A pesar de que ya llevaba varios años en España, Rachid seguía teniendo muy presente su condición de extranjero. Lo notaba en los gestos y en las miradas cuando iba en el Metro, en las conversaciones de los vecinos y en los comentarios del mercado de frutas donde trabajaba. La mayoría de la gente era amable con él, se sabía aceptado, pero algo le recordaba que era diferente; el lugar de procedencia y el color de su piel eran sospechosos allá donde fuera.
Aunque educado en la fe musulmana en una familia muy tradicional, Rachid hacía tiempo que casi había abandonado la práctica religiosa, en parte escandalizado por tanto horror cometido en nombre de Alá en varias ciudades europeas. Ahora su única preocupación era enviar dinero todos los meses para ayudar a sostener a sus padres y cinco hermanos en Marruecos.
En una fiesta celebrada en Lavapiés para conmemorar el fin del Ramadán conoció a Olivia, profesora de Literatura en un colegio público de Vallecas. La conversación rápidamente giró en torno a ciudades como Xauen, Fez y Marraqueh que ambos conocían y de lo cerca y a la vez tan lejos que se encontraban sus respectivos países. Rachid era bastante occidental en su estilo de vida para ser marroquí y Olivia demasiado libre de prejuicios para ser española. Los dos simpatizaron casi desde el principio; a Olivia le atrajo la alegría natural y las constantes bromas de Rachid y a éste la melena rubia y el movimiento de caderas de ella.
—¿Volverás a tu país? —le preguntó una tarde Olivia sentados en la terraza de un bar.
—Sí. Aquí a cada paso me recuerdan que soy extranjero. Estoy ahorrando para construir una casita y montar un negocio. Me gustaría que vinieras conmigo. Allí podrías dar clases de español.
Sus constantes encuentros fueron afianzando una relación cada vez más estrecha. Ella ya intuía que esa invitación tarde o temprano tendría que llegar. Veía en él un corazón sincero, todavía no contaminado por el resentimiento hacia una Europa que le cerraba las puertas.
—Me lo pensaré —dijo Olivia con una sonrisa.
—¿En serio? —respondió Rachid loco de contento sin acabar de creérselo.
Rachid se mostraba convencido de que esta vez no habría barreras ni fronteras y que al fin había encontrado a una persona libre de prejuicios que no miraba el color de su piel ni el país de procedencia. Tomó una mano de Olivia entre las suyas.

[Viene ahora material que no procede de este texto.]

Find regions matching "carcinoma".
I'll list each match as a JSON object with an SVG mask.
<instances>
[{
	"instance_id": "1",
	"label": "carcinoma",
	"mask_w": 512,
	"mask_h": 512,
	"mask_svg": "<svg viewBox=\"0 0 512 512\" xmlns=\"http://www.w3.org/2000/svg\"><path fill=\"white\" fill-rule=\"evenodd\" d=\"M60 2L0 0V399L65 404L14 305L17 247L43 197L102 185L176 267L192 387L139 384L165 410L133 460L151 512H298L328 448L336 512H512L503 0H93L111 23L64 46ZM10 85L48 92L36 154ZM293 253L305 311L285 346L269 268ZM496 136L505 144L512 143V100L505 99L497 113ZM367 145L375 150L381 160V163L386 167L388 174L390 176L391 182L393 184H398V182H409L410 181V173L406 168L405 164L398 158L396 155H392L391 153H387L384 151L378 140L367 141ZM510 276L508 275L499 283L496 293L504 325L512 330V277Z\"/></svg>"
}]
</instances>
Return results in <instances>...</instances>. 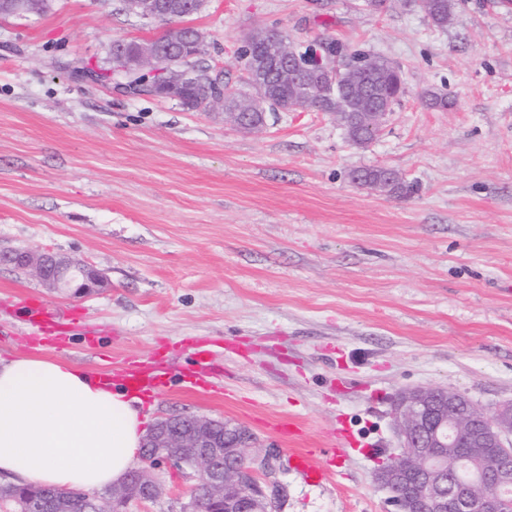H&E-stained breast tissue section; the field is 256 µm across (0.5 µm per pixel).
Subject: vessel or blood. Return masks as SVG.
Listing matches in <instances>:
<instances>
[{
    "label": "vessel or blood",
    "mask_w": 512,
    "mask_h": 512,
    "mask_svg": "<svg viewBox=\"0 0 512 512\" xmlns=\"http://www.w3.org/2000/svg\"><path fill=\"white\" fill-rule=\"evenodd\" d=\"M24 310L23 324L13 328V336L33 347L48 344L59 350L68 349L70 334L79 329L74 311L60 310L38 298L28 299ZM155 357L156 361L152 364L135 356L126 357L118 368H107L103 376L110 383L123 386L133 394H151L158 390L161 375L170 376L175 371L166 348H159ZM351 440L349 431H329L325 441L318 446L293 449L291 458L294 466L314 482L325 481L331 475L324 461L326 453L345 447Z\"/></svg>",
    "instance_id": "b4317fda"
}]
</instances>
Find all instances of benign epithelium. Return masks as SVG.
<instances>
[{
	"instance_id": "benign-epithelium-1",
	"label": "benign epithelium",
	"mask_w": 512,
	"mask_h": 512,
	"mask_svg": "<svg viewBox=\"0 0 512 512\" xmlns=\"http://www.w3.org/2000/svg\"><path fill=\"white\" fill-rule=\"evenodd\" d=\"M131 10L143 19L156 22L163 13L175 14L181 10L179 0H132ZM167 38L185 45L180 54L167 51L166 42L141 41L126 49L117 43L112 54L121 67L115 72L117 86L125 93L137 96L151 93L169 99H183L182 89L187 86L191 59L201 54L203 38L194 29L183 25L166 29ZM164 63L168 83L162 90L147 84L143 75L156 64ZM330 60L315 57V71L303 76L302 92L310 96L314 80L332 77ZM1 261L30 270L36 278L50 288H67L75 295H89L105 286L106 278L91 264L57 253L15 251L0 257ZM439 390L418 388L406 391L394 406L396 425L402 447L415 449L419 489L409 494L393 491L404 478V471L383 470L377 474L380 484L392 491L393 512H503L502 492H512V404L497 409L492 416L481 417L471 424V446L496 448L499 454L485 472L477 474L481 483L496 488L492 496L475 500L462 492L455 482L457 468L443 465L448 449L455 447L458 414L445 410L435 399ZM412 418V424L401 423L402 414ZM148 450L145 462L153 465L168 464L194 471L195 483L188 491L180 512H198L202 491H207L212 504L211 512H277L278 501L266 493L260 484V472L266 462L255 453L256 438L249 432L229 430L221 422L208 417L169 415L143 440ZM112 493L130 504L153 502L165 494V488L151 469L139 467L131 470L126 479L112 486Z\"/></svg>"
}]
</instances>
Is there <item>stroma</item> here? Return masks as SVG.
Masks as SVG:
<instances>
[{
  "instance_id": "stroma-1",
  "label": "stroma",
  "mask_w": 512,
  "mask_h": 512,
  "mask_svg": "<svg viewBox=\"0 0 512 512\" xmlns=\"http://www.w3.org/2000/svg\"><path fill=\"white\" fill-rule=\"evenodd\" d=\"M447 28L416 0H207L186 25L203 36L195 66L244 91L239 48L264 29L298 48L329 36L399 66L405 92L369 146L324 112H271L261 132L152 95L85 80L115 41L163 24L123 0H53L0 17V251L49 249L89 262L107 284L79 296L0 266V322L32 296L97 327L61 357L95 373L160 343L211 344L223 396L166 392L151 420L205 416L246 427L269 459L279 512H388L375 475L401 451L393 401L436 387L493 414L512 403V0H455ZM447 99L428 107L422 92ZM395 170L407 193L351 182ZM291 416L306 442L344 424L357 441L316 485L271 426ZM128 512H177L191 485Z\"/></svg>"
}]
</instances>
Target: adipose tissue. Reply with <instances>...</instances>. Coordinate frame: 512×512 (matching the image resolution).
I'll return each mask as SVG.
<instances>
[{
	"label": "adipose tissue",
	"mask_w": 512,
	"mask_h": 512,
	"mask_svg": "<svg viewBox=\"0 0 512 512\" xmlns=\"http://www.w3.org/2000/svg\"><path fill=\"white\" fill-rule=\"evenodd\" d=\"M141 405L56 360L0 359V476L63 491L119 483L142 456Z\"/></svg>",
	"instance_id": "adipose-tissue-1"
}]
</instances>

—Pero con dos condiciones —le advirtió Olivia.
—¿Cuáles? —preguntó expectante.
—Ni matrimonio, ni niños.
A Rachid le cambió el semblante cuando escuchó estas palabras.
—Pero... ¿Por qué? —dijo con voz lastimera.
—Quiero seguir siendo libre. Tengo veintiséis años y de momento no me planteo tener hijos.
Él sabía que sus padres nunca aceptarían ese sometimiento. ¡Una infiel y encima con exigencias! Pronto cumpliría los treinta en un país donde a esa edad muchos ya tenían familia numerosa. Lentamente retiró su mano de la de ella. Demasiadas barreras —pensó. Esta vez no eran físicas sino culturales.